Transcribed page contents
■ ■ ■ ■ ■ ■ ■
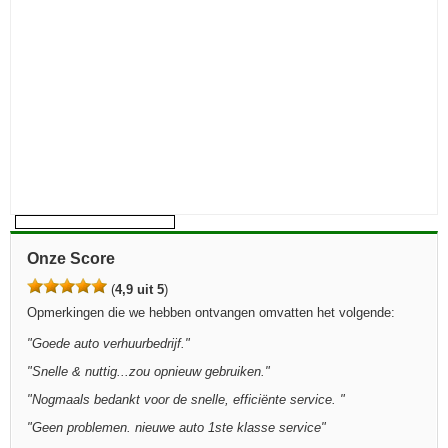
Onze Score
(
4,9 uit 5
)
Opmerkingen die we hebben ontvangen omvatten het volgende:
"
Goede auto verhuurbedrijf.
"
"
Snelle & nuttig...zou opnieuw gebruiken.
"
"
Nogmaals bedankt voor de snelle, efficiënte service.
"
"
Geen problemen. nieuwe auto 1ste klasse service
"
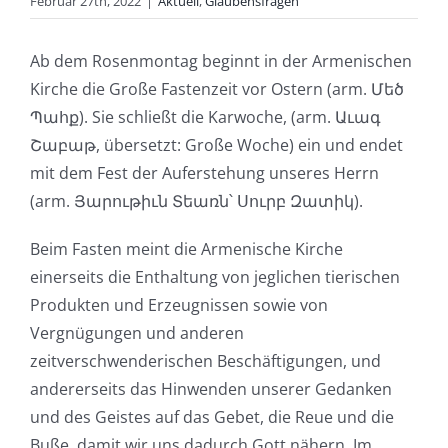
Februar 27th, 2022
|
Aktuell
,
Glaubensfragen
Ab dem Rosenmontag beginnt in der Armenischen
Kirche die Große Fastenzeit vor Ostern (arm. Մեծ
Պահք). Sie schließt die Karwoche, (arm. Աւագ
Շաբաթ, übersetzt: Große Woche) ein und endet
mit dem Fest der Auferstehung unseres Herrn
(arm. Յարութիւն Տեառն՝ Սուրբ Զատիկ).
Beim Fasten meint die Armenische Kirche
einerseits die Enthaltung von jeglichen tierischen
Produkten und Erzeugnissen sowie von
Vergnügungen und anderen
zeitverschwenderischen Beschäftigungen, und
andererseits das Hinwenden unserer Gedanken
und des Geistes auf das Gebet, die Reue und die
Buße, damit wir uns dadurch Gott nähern. Im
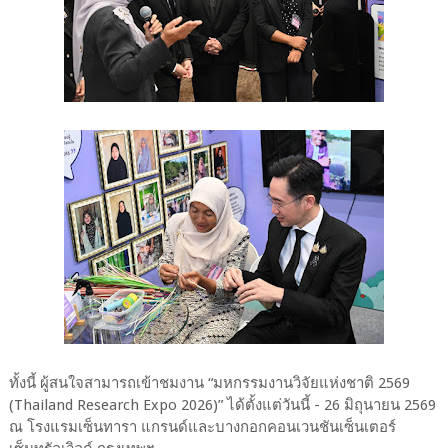
ทั้งนี้ ผู้สนใจสามารถเข้าชมงาน “มหกรรมงานวิจัยแห่งชาติ 2569
(Thailand Research Expo 2026)” ได้ตั้งแต่วันนี้ - 26 มิถุนายน 2569
ณ โรงแรมเซ็นทารา แกรนด์และบางกอกคอนเวนชันเซ็นเตอร์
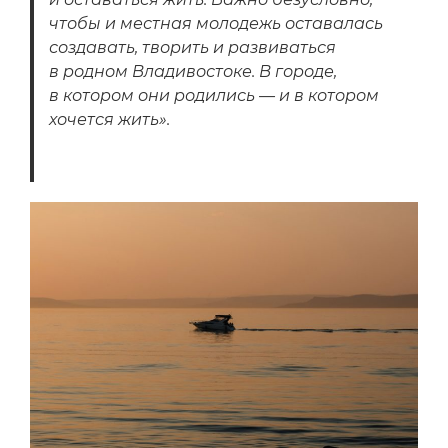
чтобы и местная молодежь оставалась
создавать, творить и развиваться
в родном Владивостоке. В городе,
в котором они родились — и в котором
хочется жить».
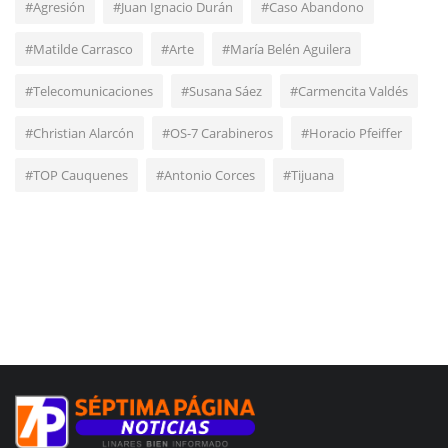
#Agresión
#Juan Ignacio Durán
#Caso Abandono
#Matilde Carrasco
#Arte
#María Belén Aguilera
#Telecomunicaciones
#Susana Sáez
#Carmencita Valdés
#Christian Alarcón
#OS-7 Carabineros
#Horacio Pfeiffer
#TOP Cauquenes
#Antonio Corces
#Tijuana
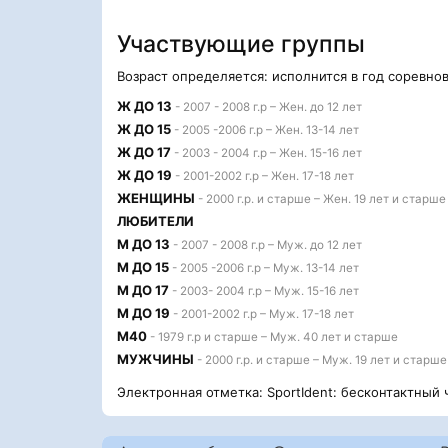
Участвующие группы
Возраст определяется: исполнится в год соревно
Ж ДО 13
- 2007 - 2008 г.р – Жен. до 12 лет
Ж ДО 15
- 2005 -2006 г.р – Жен. 13-14 лет
Ж ДО 17
- 2003 - 2004 г.р – Жен. 15-16 лет
Ж ДО 19
- 2001-2002 г.р – Жен. 17-18 лет
ЖЕНЩИНЫ
- 2000 г.р. и старше – Жен. 19 лет и старше
ЛЮБИТЕЛИ
М ДО 13
- 2007 - 2008 г.р – Муж. до 12 лет
М ДО 15
- 2005 -2006 г.р – Муж. 13-14 лет
М ДО 17
- 2003- 2004 г.р – Муж. 15-16 лет
М ДО 19
- 2001-2002 г.р – Муж. 17-18 лет
М40
- 1979 г.р и старше – Муж. 40 лет и старше
МУЖЧИНЫ
- 2000 г.р. и старше – Муж. 19 лет и старше
Электронная отметка: SportIdent: бесконтактный 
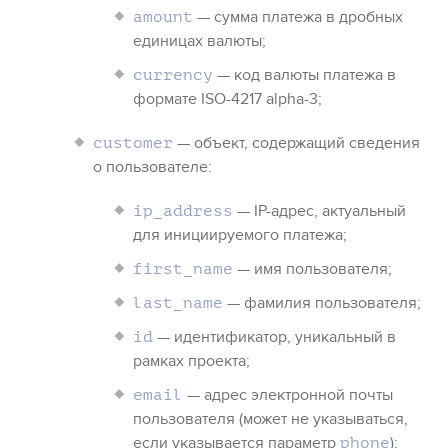
— сумма платежа в дробных
amount
единицах валюты;
— код валюты платежа
в
currency
формате ISO-4217 alpha-3
;
— объект, содержащий сведения
customer
о пользователе:
— IP-адрес
, актуальный
ip_address
для инициируемого платежа
;
— имя пользователя;
first_name
— фамилия пользователя;
last_name
— идентификатор
, уникальный в
id
рамках проекта
;
— адрес электронной почты
email
пользователя (может не указываться,
если указывается параметр
);
phone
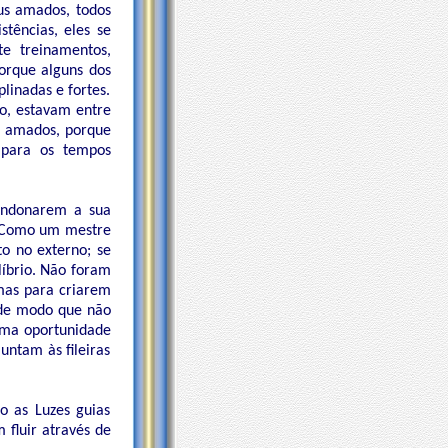
eus amados, todos
stências, eles se
te treinamentos,
orque alguns dos
linadas e fortes.
o, estavam entre
, amados, porque
 para os tempos
bandonarem a sua
o. Como um mestre
o no externo; se
líbrio. Não foram
mas para criarem
 de modo que não
 uma oportunidade
untam às fileiras
o as Luzes guias
 fluir através de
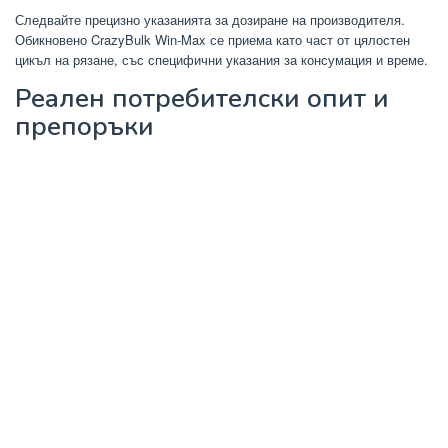
Следвайте прецизно указанията за дозиране на производителя.
Обикновено CrazyBulk Win-Max се приема като част от цялостен
цикъл на рязане, със специфични указания за консумация и време.
Реален потребителски опит и
препоръки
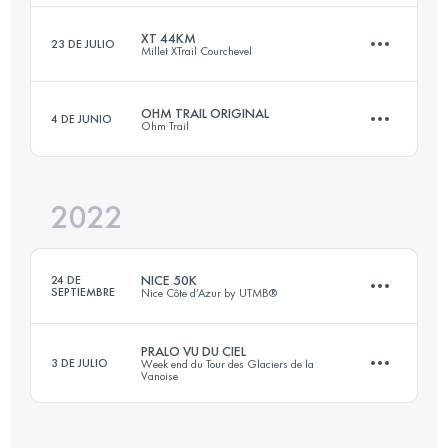
XT 44KM
23 DE JULIO
Millet XTrail Courchevel
55 KM
3425 M+
Inicia sesión para ver el UTMB Index
OHM TRAIL ORIGINAL
4 DE JUNIO
Ohm Trail
44 KM
2830 M+
Inicia sesión para ver el UTMB Index
2022
35.9 KM
1970 M+
Inicia sesión para ver el UTMB Index
NICE 50K
24 DE
SEPTIEMBRE
Nice Côte d’Azur by UTMB®
Inicia sesión para ver el UTMB Index
PRALO VU DU CIEL
3 DE JULIO
Week end du Tour des Glaciers de la
Vanoise
59.1 KM
3040 M+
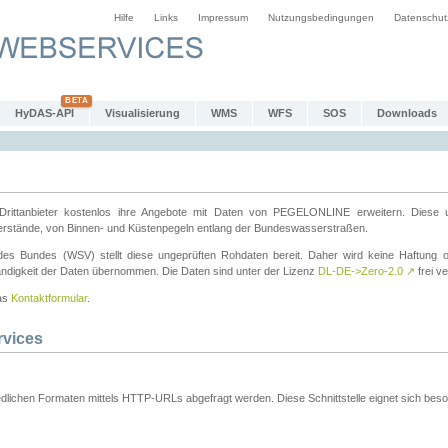
Hilfe
Links
Impressum
Nutzungsbedingungen
Datenschut
HyDAS-API
Visualisierung
WMS
WFS
SOS
Downloads
ttanbieter kostenlos ihre Angebote mit Daten von PEGELONLINE erweitern. Diese u
erstände, von Binnen- und Küstenpegeln entlang der Bundeswasserstraßen.
es Bundes (WSV) stellt diese ungeprüften Rohdaten bereit. Daher wird keine Haftung oder
ständigkeit der Daten übernommen. Die Daten sind unter der Lizenz
DL-DE->Zero-2.0
↗
frei ve
das
Kontaktformular
.
rvices
dlichen Formaten mittels HTTP-URLs abgefragt werden. Diese Schnittstelle eignet sich besond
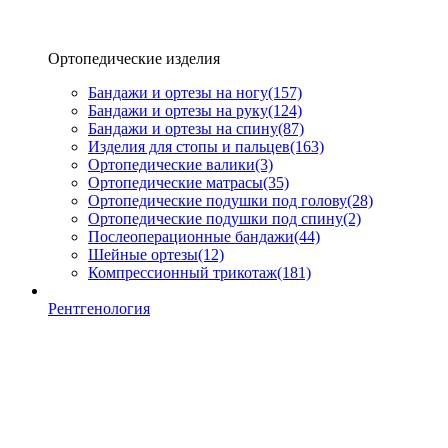
Ортопедические изделия
Бандажи и ортезы на ногу
(157)
Бандажи и ортезы на руку
(124)
Бандажи и ортезы на спину
(87)
Изделия для стопы и пальцев
(163)
Ортопедические валики
(3)
Ортопедические матрасы
(35)
Ортопедические подушки под голову
(28)
Ортопедические подушки под спину
(2)
Послеоперационные бандажи
(44)
Шейные ортезы
(12)
Компрессионный трикотаж
(181)
Рентгенология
■ ■ ■ ■ ■ ■ ■
▶ Problem to work on:
Return every record above exactly as written, but drop the pictures.

▶ Answer box:
Onze Score
(
4,9 uit 5
)
Opmerkingen die we hebben ontvangen omvatten het volgende:
"
Goede auto verhuurbedrijf.
"
"
Snelle & nuttig...zou opnieuw gebruiken.
"
"
Nogmaals bedankt voor de snelle, efficiënte service.
"
"
Geen problemen. nieuwe auto 1ste klasse service
"
Februar 27th, 2022
|
Aktuell
,
Glaubensfragen
Ab dem Rosenmontag beginnt in der Armenischen
Kirche die Große Fastenzeit vor Ostern (arm. Մեծ
Պահք). Sie schließt die Karwoche, (arm. Աւագ
Շաբաթ, übersetzt: Große Woche) ein und endet
mit dem Fest der Auferstehung unseres Herrn
(arm. Յարութիւն Տեառն՝ Սուրբ Զատիկ).
Beim Fasten meint die Armenische Kirche
einerseits die Enthaltung von jeglichen tierischen
Produkten und Erzeugnissen sowie von
Vergnügungen und anderen
zeitverschwenderischen Beschäftigungen, und
andererseits das Hinwenden unserer Gedanken
und des Geistes auf das Gebet, die Reue und die
Buße, damit wir uns dadurch Gott nähern. Im
ทั้งนี้ ผู้สนใจสามารถเข้าชมงาน “มหกรรมงานวิจัยแห่งชาติ 2569
(Thailand Research Expo 2026)” ได้ตั้งแต่วันนี้ - 26 มิถุนายน 2569
ณ โรงแรมเซ็นทารา แกรนด์และบางกอกคอนเวนชันเซ็นเตอร์
чтобы и местная молодежь оставалась
создавать, творить и развиваться
в родном Владивостоке. В городе,
в котором они родились — и в котором
хочется жить».
#Agresión
#Juan Ignacio Durán
#Caso Abandono
#Matilde Carrasco
#Arte
#María Belén Aguilera
#Telecomunicaciones
#Susana Sáez
#Carmencita Valdés
#Christian Alarcón
#OS-7 Carabineros
#Horacio Pfeiffer
#TOP Cauquenes
#Antonio Corces
#Tijuana
Участвующие группы
Возраст определяется: исполнится в год соревно
Ж ДО 13
- 2007 - 2008 г.р – Жен. до 12 лет
Ж ДО 15
- 2005 -2006 г.р – Жен. 13-14 лет
Ж ДО 17
- 2003 - 2004 г.р – Жен. 15-16 лет
Ж ДО 19
- 2001-2002 г.р – Жен. 17-18 лет
ЖЕНЩИНЫ
- 2000 г.р. и старше – Жен. 19 лет и старше
ЛЮБИТЕЛИ
М ДО 13
- 2007 - 2008 г.р – Муж. до 12 лет
М ДО 15
- 2005 -2006 г.р – Муж. 13-14 лет
М ДО 17
- 2003- 2004 г.р – Муж. 15-16 лет
М ДО 19
- 2001-2002 г.р – Муж. 17-18 лет
М40
- 1979 г.р и старше – Муж. 40 лет и старше
МУЖЧИНЫ
- 2000 г.р. и старше – Муж. 19 лет и старше
Электронная отметка: SportIdent: бесконтактный 
— сумма платежа в дробных
amount
единицах валюты;
— код валюты платежа
в
currency
формате ISO-4217 alpha-3
;
— объект, содержащий сведения
customer
о пользователе:
— IP-адрес
, актуальный
ip_address
для инициируемого платежа
;
— имя пользователя;
first_name
— фамилия пользователя;
last_name
— идентификатор
, уникальный в
id
рамках проекта
;
— адрес электронной почты
email
пользователя (может не указываться,
если указывается параметр
);
phone
eus amados, todos
stências, eles se
te treinamentos,
orque alguns dos
linadas e fortes.
o, estavam entre
, amados, porque
 para os tempos
bandonarem a sua
o. Como um mestre
o no externo; se
líbrio. Não foram
mas para criarem
 de modo que não
 uma oportunidade
untam às fileiras
o as Luzes guias
 fluir através de
Следвайте прецизно указанията за дозиране на производителя.
Обикновено CrazyBulk Win-Max се приема като част от цялостен
цикъл на рязане, със специфични указания за консумация и време.
Реален потребителски опит и
препоръки
XT 44KM
23 DE JULIO
Millet XTrail Courchevel
55 KM
3425 M+
Inicia sesión para ver el UTMB Index
OHM TRAIL ORIGINAL
4 DE JUNIO
Ohm Trail
44 KM
2830 M+
Inicia sesión para ver el UTMB Index
2022
35.9 KM
1970 M+
Inicia sesión para ver el UTMB Index
NICE 50K
24 DE
SEPTIEMBRE
Nice Côte d’Azur by UTMB®
Inicia sesión para ver el UTMB Index
PRALO VU DU CIEL
3 DE JULIO
Week end du Tour des Glaciers de la
Vanoise
59.1 KM
3040 M+
Hilfe
Links
Impressum
Nutzungsbedingungen
Datenschut
HyDAS-API
Visualisierung
WMS
WFS
SOS
Downloads
ttanbieter kostenlos ihre Angebote mit Daten von PEGELONLINE erweitern. Diese u
erstände, von Binnen- und Küstenpegeln entlang der Bundeswasserstraßen.
es Bundes (WSV) stellt diese ungeprüften Rohdaten bereit. Daher wird keine Haftung oder
ständigkeit der Daten übernommen. Die Daten sind unter der Lizenz
DL-DE->Zero-2.0
↗
frei ve
das
Kontaktformular
.
rvices
dlichen Formaten mittels HTTP-URLs abgefragt werden. Diese Schnittstelle eignet sich besond
Ортопедические изделия
Бандажи и ортезы на ногу
(157)
Бандажи и ортезы на руку
(124)
Бандажи и ортезы на спину
(87)
Изделия для стопы и пальцев
(163)
Ортопедические валики
(3)
Ортопедические матрасы
(35)
Ортопедические подушки под голову
(28)
Ортопедические подушки под спину
(2)
Послеоперационные бандажи
(44)
Шейные ортезы
(12)
Компрессионный трикотаж
(181)
Рентгенология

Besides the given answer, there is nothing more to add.